- [Verilen metin]
####################

Adamı yüzüne karşı methetmezler.
~ Tatar Ramazan'ın koğuşa girdiği sahne.
Bir ekmeği beraber bölüşerek yemektir hüner. ~ Tatar Ramazan koğuş ahalisine yemek yerken söylüyor.
TATAR RAMAZAN SÜRGÜNDE
OYUNCULAR:
Kadir İnanır - Tatar Ramazan
Hayati Hamzaoğlu - Abdurrahman Çavuş
Esin Moralıoğlu - Zeynep
Yıldırım Gencer - Kirmastılı Dayı
Kazım Kartal - Akseli Ali
Turgut Bağır - Bıçkın Cafer
KAMERA ARKASI
Yönetmen: Melih Gülgen
Yapımcı: Melih Gülgen
Senaryo yazarı: Kerim Korcan eser Safa Önal
Film müzikleri: Ahmet Kaya
KONUSU:
Tatar Ramazan Sürgünde, serinin ikinci ve son filmi. 1992 yapımı olan film, ilk film Tatar Ramazan`ın devamı niteliğindedir. Olaylar gene II. Dünya Savaşı`nın sürdüğü 1942 yılında geçmektedir ve gene Cumhuriyet gazetesinin manşetleriyle açılır. "700 kasaba, 70 vilayet ve 7 düvelde namı söylendi" yazısıyla biter.
Tatar Ramazan sürgüne gelmeden ünü gelmiştir. Bütün hapishanede Tatar Ramazan`ın adaleti koruyup kollayan, güçsüzü ezdirmeyen, mert biri olduğu konuşulmaktadır. Bütün cezaevi Tatar Ramazan`ın gelişini merakla beklemektedir. Sonunda Ramazan gelir ve "Merhaba yarenler, merhaba felaket arkadaşlarım" diyerek hapishane ahalisiyle selamlaşır.

####################

Saklanan veri kümesi öğeleri:
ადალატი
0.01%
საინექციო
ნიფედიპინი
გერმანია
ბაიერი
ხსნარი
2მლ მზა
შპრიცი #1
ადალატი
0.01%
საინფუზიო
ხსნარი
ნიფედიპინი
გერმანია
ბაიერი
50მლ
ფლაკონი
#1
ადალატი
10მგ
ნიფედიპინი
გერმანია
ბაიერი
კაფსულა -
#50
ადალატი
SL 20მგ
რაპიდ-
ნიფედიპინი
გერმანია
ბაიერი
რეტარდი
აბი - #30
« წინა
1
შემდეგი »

####################

- [Aşağıdakileri tamamlayın]
**a.** Tatar Ramazan Sürgünde metninde "Adamı yüzüne karşı" sözlerinin geçtiği yerden başlayıp "yemek yerken söylüyor." sözlerinden sonra biten bölümü hiçbir değişiklik yapmadan yeniden yazın.
**b.** Aşağıdaki ifadeler Tatar Ramazan Sürgünde metniyle uyuşuyor mu? Her biri için evet ya da hayır deyin ve kararı belirleyen sözleri metinden aynen alıntılayın: (i) Film 1992 yapımıdır. (ii) Filmin müziklerini Melih Gülgen yapmıştır. (iii) Olaylar 1945 yılında geçer.

- [Görevlerin yanıtları]
**a.**
Adamı yüzüne karşı methetmezler.
~ Tatar Ramazan'ın koğuşa girdiği sahne.
Bir ekmeği beraber bölüşerek yemektir hüner. ~ Tatar Ramazan koğuş ahalisine yemek yerken söylüyor.

**b.**
(i) Evet: "1992 yapımı olan film"
(ii) Hayır: "Film müzikleri: Ahmet Kaya"
(iii) Hayır: "1942 yılında geçmektedir"